2010 - Amélioration de l'accès aux services de base à Yaoundé

Appui à la programmation de la 2e phase des travaux d'amélioration de l'accès aux services de base dans les quartiers KOUNOU à YAOUNDE 4e et EFOULAN à YAOUNDE 3e

APPUI A LA PROGRAMMATION DE LA 2e PHASE DES TRAVAUX D’AMELIORATION DE L’ACCES AUX SERVICES DE BASE DANS LES QUARTIER KOUNOU A YAOUNDE 4e et EFOULAN A YAOUNDE 3e 

Projet P084002/PDUE- ASMI N°061/ASMI/MINDUH/PDUE/CC/SPM/01-2010

La démarche envisagée s’articulait autour d’une programmation des investissements à l’échelle de chacun des quartiers sélectionnés, à travers des arbitrages effectués par les bénéficiaires eux-mêmes, avec l’appui d’un Consultant. Ces arbitrages à plusieurs niveaux étaient donc entrepris entre la demande en matière de services urbains d’une part et, la faisabilité technique et les moyens financiers disponibles d’autre part, à l’intérieur d’une enveloppe financière prédéfinie. Les solutions étaient donc définies non pas par rapport à l’offre (approche classique), mais par rapport à la demande telle que formulée par les bénéficiaires. Cette demande était donc traduite, non pas en terme de niveau d’aménagement, mais de «niveau de service», entendu ici comme niveau de satisfaction et de confort de l’usager qui en est le bénéficiaire.

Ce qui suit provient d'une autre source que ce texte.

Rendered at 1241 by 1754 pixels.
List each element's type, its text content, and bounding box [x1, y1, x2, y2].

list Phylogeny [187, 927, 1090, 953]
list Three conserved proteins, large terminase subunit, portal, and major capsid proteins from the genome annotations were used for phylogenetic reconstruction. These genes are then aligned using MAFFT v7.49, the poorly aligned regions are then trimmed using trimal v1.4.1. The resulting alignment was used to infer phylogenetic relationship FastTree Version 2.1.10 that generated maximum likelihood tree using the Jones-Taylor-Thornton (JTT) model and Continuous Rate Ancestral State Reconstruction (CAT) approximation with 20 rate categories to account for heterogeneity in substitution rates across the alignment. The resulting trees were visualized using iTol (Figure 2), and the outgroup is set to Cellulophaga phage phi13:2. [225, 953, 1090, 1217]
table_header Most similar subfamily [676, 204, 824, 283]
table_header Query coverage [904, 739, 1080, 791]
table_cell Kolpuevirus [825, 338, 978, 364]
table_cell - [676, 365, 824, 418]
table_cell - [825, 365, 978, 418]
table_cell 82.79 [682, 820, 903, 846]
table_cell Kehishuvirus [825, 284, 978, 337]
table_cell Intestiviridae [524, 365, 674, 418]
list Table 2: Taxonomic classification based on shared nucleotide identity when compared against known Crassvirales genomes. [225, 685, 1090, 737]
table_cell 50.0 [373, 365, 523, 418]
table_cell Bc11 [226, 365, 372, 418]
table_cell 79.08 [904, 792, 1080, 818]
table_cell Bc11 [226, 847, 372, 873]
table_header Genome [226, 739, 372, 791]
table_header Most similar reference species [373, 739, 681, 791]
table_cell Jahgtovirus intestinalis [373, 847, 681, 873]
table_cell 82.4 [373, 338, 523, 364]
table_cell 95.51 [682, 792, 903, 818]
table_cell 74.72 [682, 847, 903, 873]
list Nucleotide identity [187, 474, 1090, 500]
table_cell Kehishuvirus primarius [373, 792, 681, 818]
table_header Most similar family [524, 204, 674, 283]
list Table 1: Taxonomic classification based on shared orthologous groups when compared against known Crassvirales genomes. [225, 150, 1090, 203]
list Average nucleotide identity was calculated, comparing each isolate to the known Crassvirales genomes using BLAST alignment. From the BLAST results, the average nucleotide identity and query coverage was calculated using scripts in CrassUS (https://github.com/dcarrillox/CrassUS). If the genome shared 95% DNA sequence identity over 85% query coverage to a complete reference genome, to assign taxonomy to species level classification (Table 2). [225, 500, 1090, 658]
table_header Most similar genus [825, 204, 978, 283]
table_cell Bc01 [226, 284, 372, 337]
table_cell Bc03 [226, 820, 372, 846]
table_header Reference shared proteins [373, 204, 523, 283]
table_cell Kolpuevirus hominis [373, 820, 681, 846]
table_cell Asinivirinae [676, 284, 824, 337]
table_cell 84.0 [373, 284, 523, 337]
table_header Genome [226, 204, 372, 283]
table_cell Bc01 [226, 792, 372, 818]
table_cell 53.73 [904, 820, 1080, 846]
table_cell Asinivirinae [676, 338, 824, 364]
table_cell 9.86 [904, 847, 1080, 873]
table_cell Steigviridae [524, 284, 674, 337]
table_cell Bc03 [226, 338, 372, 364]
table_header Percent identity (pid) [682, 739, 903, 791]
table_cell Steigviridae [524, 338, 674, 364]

La notion de « niveau de service » renvoie, ici, au niveau de satisfaction, de confort de l’usager. La réflexion s’est faite donc, non pas par rapport à l’offre, mais par rapport à la demande exprimée par les bénéficiaires. De ce point de vue, on est sorti des approches conventionnelles qui visent le maximum de confort pour prendre en compte les modes alternatifs de fourniture des services, visant des niveaux intermédiaires.

Cette approche est donc fondée sur une participation de populations bénéficiaires à une opération à caractère public. Elle se veut  participative et progressive, avec la commune au centre du dispositif : la méthode est basée sur une association forte des bénéficiaires à l’ensemble du processus de décision, depuis l’identification des problèmes jusqu’à la détermination des solutions, de manière à faciliter leur appropriation des infrastructures et des équipements collectifs réalisés, en vue de leur contribution à leur gestion/exploitation/maintenance.

La mise en œuvre de l’opération fait donc appel, au-delà des compétences habituelles d’ingénierie technique, à une ingénierie sociale.

La démarche du présent projet, sans autre prétention que de répondre à une partie des questions en suspens indiquées ci-dessus, est, dans l’esprit, proche des « projets de quartier ». Elle est fondée sur une participation des populations bénéficiaires à une opération à caractère public. Elle se veut participative, avec la commune au centre du dispositif : la méthode est basée sur une association forte des bénéficiaires à l’ensemble du processus de décision, depuis l’identification des problèmes jusqu’à la détermination des solutions. Une implication qui devrait également faciliter l’appropriation par les habitants des infrastructures et équipements collectifs réalisés, en vue de leur contribution à leur gestion/exploitation/maintenance.

    L’objectif général de la prestation était de trouver le meilleur compromis entre les cinq considérations ci-après :
    La demande sociale exprimée par les bénéficiaires ;
    Le meilleur impact socio-économique (désenclavement, amélioration de l’accès aux services publics, amélioration de la sécurité, réinvestissement des ménages dans le bâti etc.) ;
    Le coût d’objectif fixé;
    Les aspects techniques, tant du point de vue de la réalisation que de l’exploitation/maintenance ;
    La cohérence du développement de la ville dont la Commune est le garant.

L’objectif global du travail de l’ingénierie sociale était de mettre en place un cadre de développement social participatif visant à l’organisation des populations bénéficiaires, ainsi que leur renforcement de leur capacité à participer à la gestion des services et infrastructures communautaires du quartier, en concertation avec les autorités publiques.